COMPLETE THE FOLLOWING:
1. In the forum thread about Wikipedia's servers and budget, transcribe the passage that begins at the words "This is very" and stops after the words "Y. Poor Yahoo.".
2. According to the forum thread about Wikipedia's servers and budget, in which city was a new cluster deployed to serve Europe?

Bandwidth without servers is not that worthy. Do you know any hosting provider where several billion dynamic pageviews and terabytes of content would fit the 750k$/year bill? I'd be glad to hear it!:)
Obviously donated money doesn't go to someone's Porsche budget. All expenses are shown in public budget reports. All purchases are shown in purchase reports. All of them can be seen on http://wikimediafoundation.org/ - it's quite transparent there.
Running a read-only site would be much easier, we could do that with much smaller budget. What money is spent for - supporting collaboration infrastructure. We're running on 100 servers now, all quite cheap and efficient. We're pumping out 500mbps of information now, but we're still doing that low budget. But it all needs to grow and scale, and though software is doing that quite well, resources are needed.
This is very low-budget operation, comparing to other huge sites. There's no corporate funding, no huge revenue streams. I've seen sites running with same budgets but only 1% of Wikipedia's load. A donation made will go into collaboration infrastructure, rather than being forgotten forever. A donation made may allow thousands of articles to be created, extended and viewed. There is a price for information, but you won't find lower margins;-)
I did find X++ trademark amusing. They could review lots of code and find trademark infridgements. On the other hand, it is a trademark for a letter Y. Poor Yahoo.
AAA! Every time someone suggests peer2peer wikipedia, we bang our heads against the wall. think of lag times... How fast do you get a.jpg file from BitTorrent? Or... Kazaa, or whatever.
Total bandwidth now at peak times is ~200mbps (our text content is usually compressed).
We need distributed caches for speedy content delivery, not some bloated and overhyped p2p's.
:-) hey, come and help doing that! all input is greatly appreciated. if you managed to sync data between two schemas without any downtime, it would be great. no sarcasm, we need that functionality.
and... regarding db servers. we have like... 6 working boxes, dealing with 6000-9000 sql queries per second. and we have got 200gb of data.
we want to deploy global reach. pages from a server 1000km away load _much_ faster than from 10000km. hey, light speed is there, and packets travel back and forth and cause delays, etc.
a new cluster was deployed in Amsterdam, which serves whole Europe, thus by reducing page loads multiple times.
Well, first of all, everything grows. Number of user increases all the time - doubles every two or three months. Number of pageviews increases as well. And last but not the least, there are more and more, bigger and bigger articles with more and more of history.

SUPPLIED DATA:
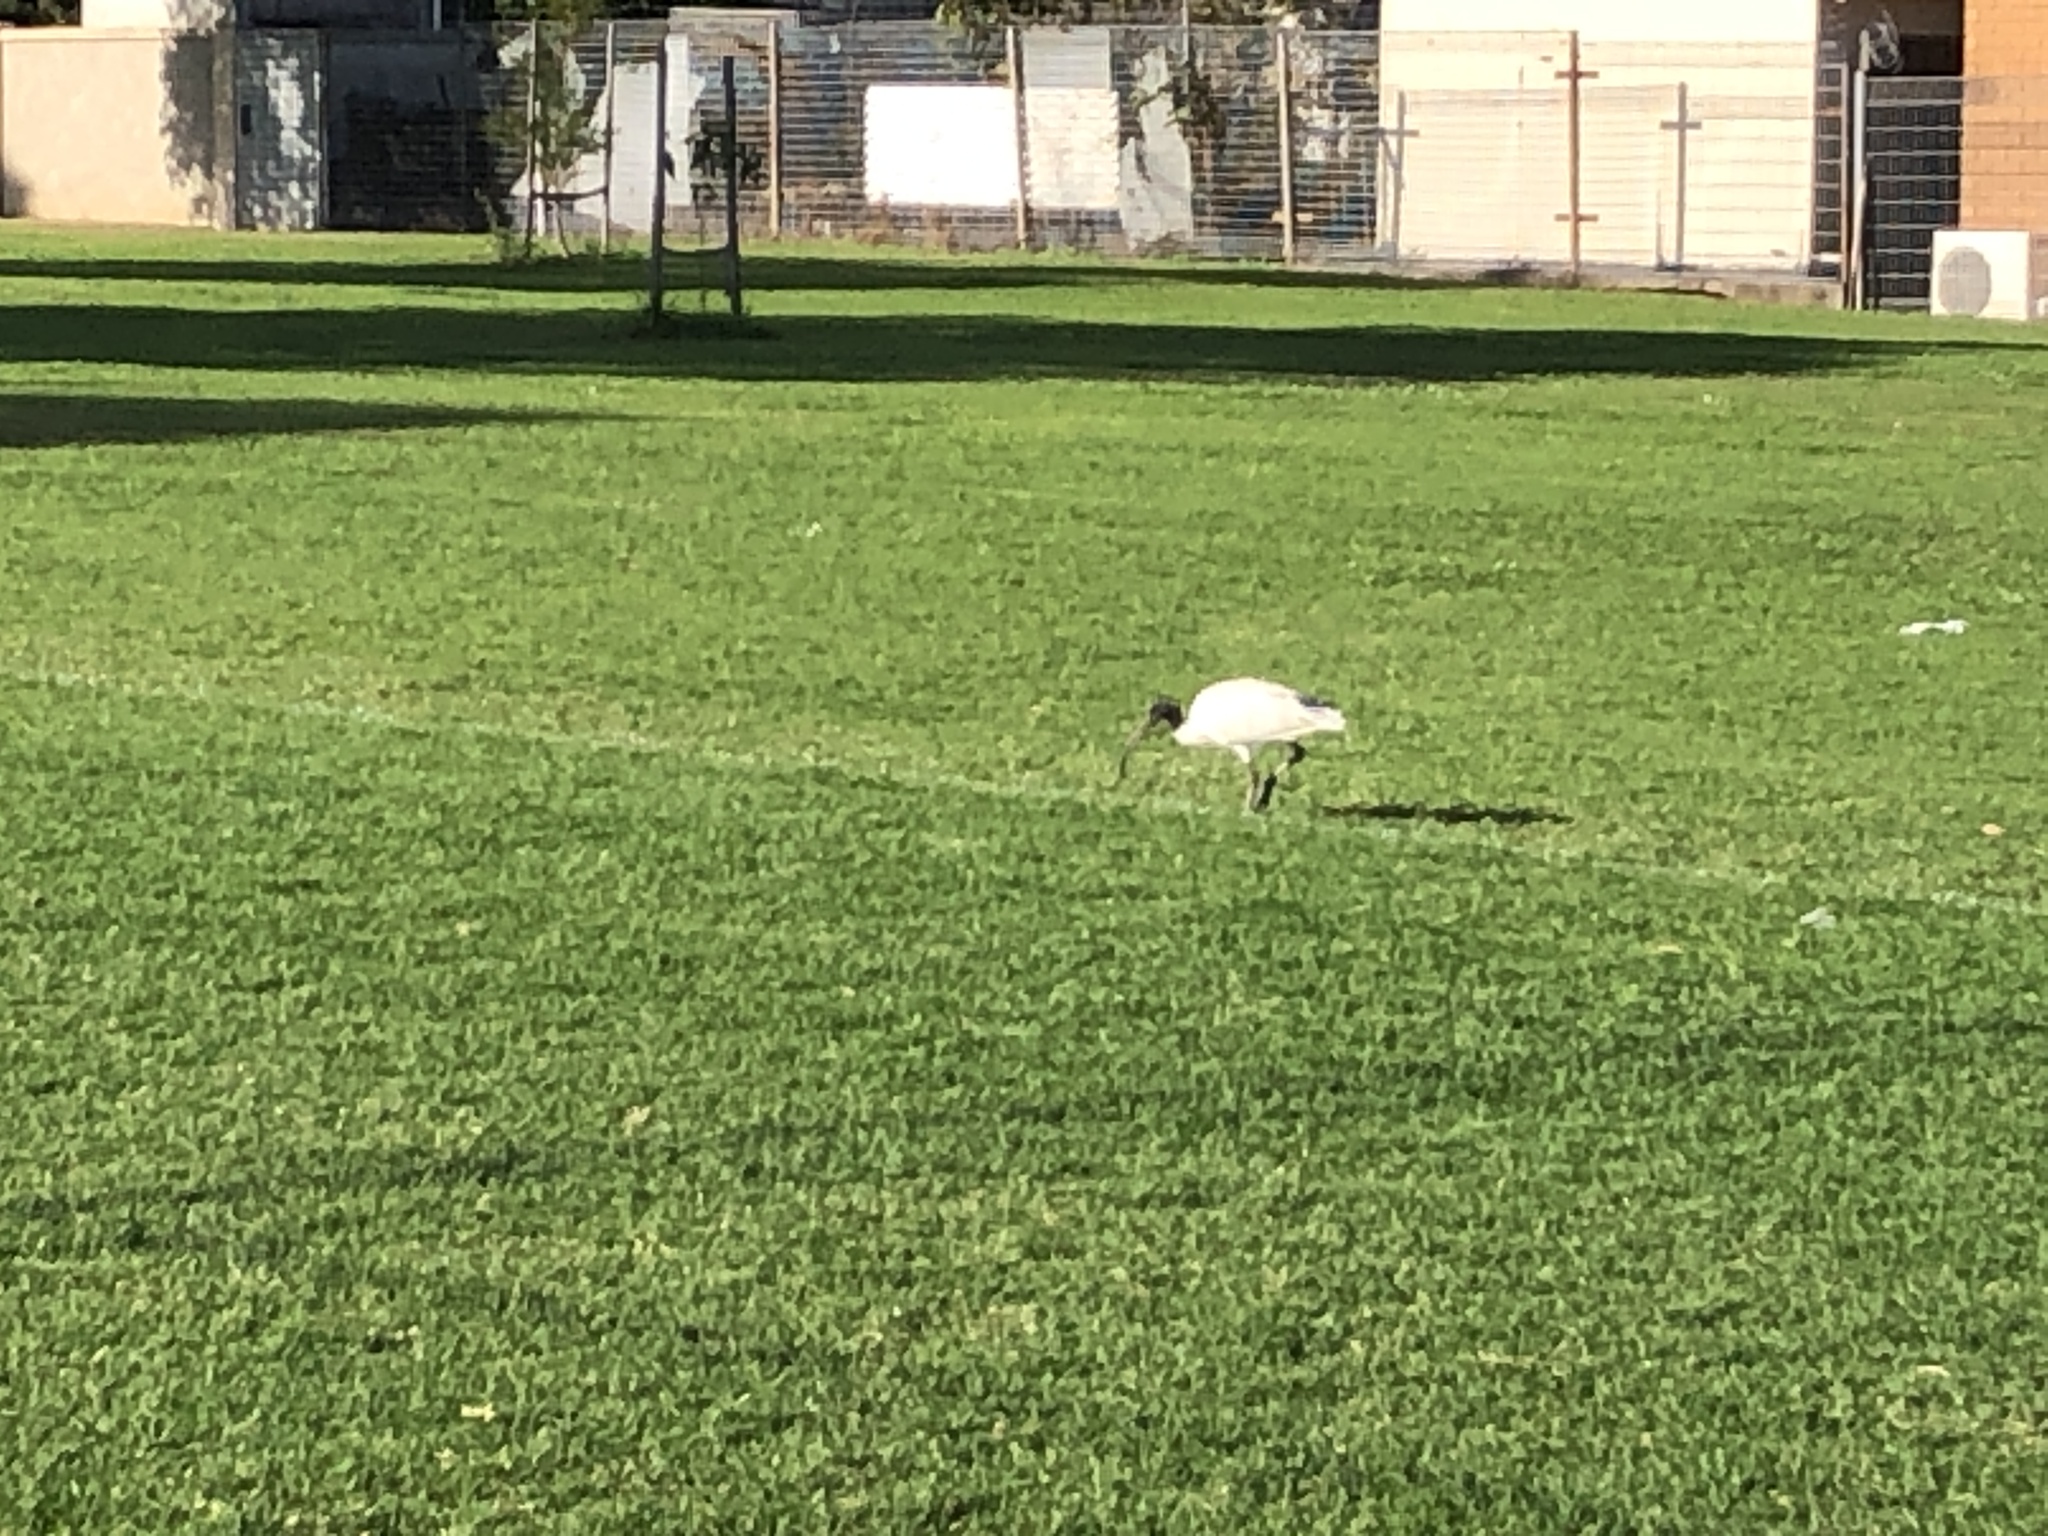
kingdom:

ANSWERS BELOW:
1.
This is very low-budget operation, comparing to other huge sites. There's no corporate funding, no huge revenue streams. I've seen sites running with same budgets but only 1% of Wikipedia's load. A donation made will go into collaboration infrastructure, rather than being forgotten forever. A donation made may allow thousands of articles to be created, extended and viewed. There is a price for information, but you won't find lower margins;-)
I did find X++ trademark amusing. They could review lots of code and find trademark infridgements. On the other hand, it is a trademark for a letter Y. Poor Yahoo.

2. Amsterdam